LONDON, June 25 (Reuters) - Peter Sutherland failed in his aim to keep a low profile as chairman of BP, a role he relinquishes at the end of 2009, but in arousing media interest he won plaudits for taking on a powerful chief executive.

BP said on Thursday that it had ended its long search for a replacement for Sutherland, appointing Ericsson CEO Carl-Henric Svanberg to the role.

Sutherland, 63, will end his reign as BP's longest-serving Chairman in December, having taken up the job in May 1997.

Previously, the Jesuit-educated barrister served as Ireland's Attorney General, a European Union Commissioner and Director-General of the World Trade Organisation (WTO).
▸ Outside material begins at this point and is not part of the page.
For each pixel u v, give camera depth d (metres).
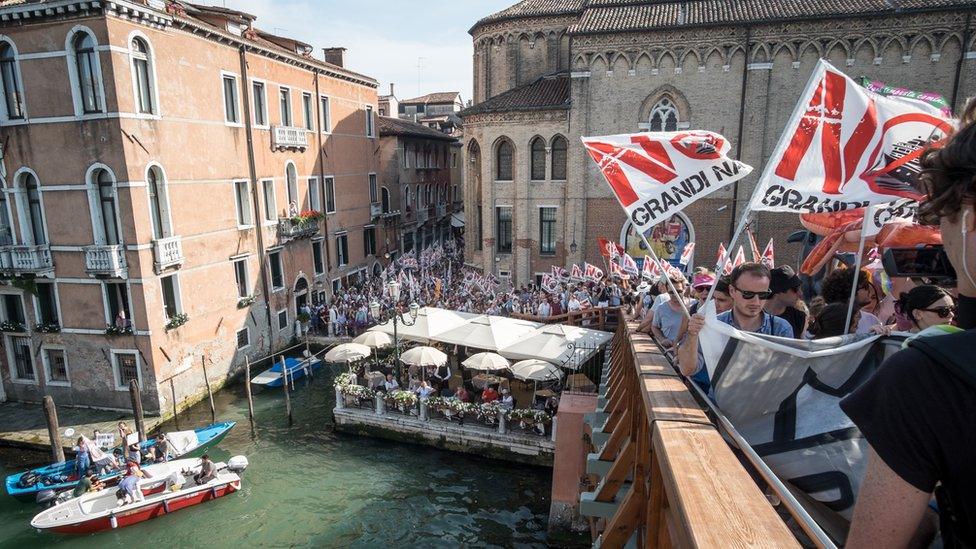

He has also been chairman of Goldman Sachs' overseas arm since 1995.

Sutherland believed corporate chairmen should stay out of the limelight, leaving the senior management to present and take credit for company strategy.

This proved unproblematic during the first nine years of his chairmanship, when BP's CEO John Browne was at the forefront of a round of mega-mergers in the oil industry.

Browne's foresight in snapping up rivals when crude prices hit $10/barrel, and his success in integrating them, led to him topping polls of Europe's most respected businesspeople.

Some blamed Sutherland for allowing Browne for becoming too dominant at BP and Sutherland himself conceded the CEO's profile "personalised leadership" at the oil giant.

However, when Browne attempted to extend his tenure beyond his 60th birthday - the traditional retirement age at BP -- Sutherland lived up his reputation, among friends and detractors alike, as a "bruiser", forcing Browne to name a date for his departure.

"He was robust at the right time. It was the right decision and he deserves credit for it," Ivor Pether, fund manager at Royal London Asset Management, said.

Sutherland showed a similar willingness to act as BP's big gun in 2008, when the London-based oil major had a battle with its oligarch partners in Russian oil company TNK-BP, over control of the joint venture.

Sutherland described the partners as corporate raiders and complained that the Kremlin was doing nothing to stop them.

The two sides later agreed a peace deal, though that did involve BP giving up management control.

"I only became a public face of BP when it became inevitable," Sutherland said in an interview with an internal BP magazine earlier this year.

VICTIM OF BANKING CRISIS

Sutherland became a victim of the global banking crisis in 2009 when the Royal Bank of Scotland, where he was a non-executive director since 2001, had to be rescued by the UK government.

The issue figured prominently at BP's AGM this year, where some investors called on Sutherland to step down over his failure to help avert RBS's collapse.

Sutherland comfortably won the vote for his reappointment -- which he only sought because BP had failed to find a successor for him -- but the criticism appeared to dent his confidence.

The Chairman was usually a popular presence at the shareholders reception after AGMs, chatting and joking for some time with small investors. However, this year he failed to attend.

Before being appointed Chairman, Sutherland was a BP board member from 1995 and also a director from 1990 to 1993, when he resigned to take the top job at the General Agreement on Tariffs and Trade (GATT), the precursor to the WTO.

Sutherland, who is also a financial adviser to the Vatican, remains Chairman of Goldman Sachs International and plans to remain involved in international affairs. He is a passionate advocate of globalisation and the European Union.

He has downplayed any desire to return to politics in Ireland, where one of the worst economic downturns in Europe has helped shatter many reputations at the top of business and politics.

Sutherland was awarded an honorary knighthood in 2004.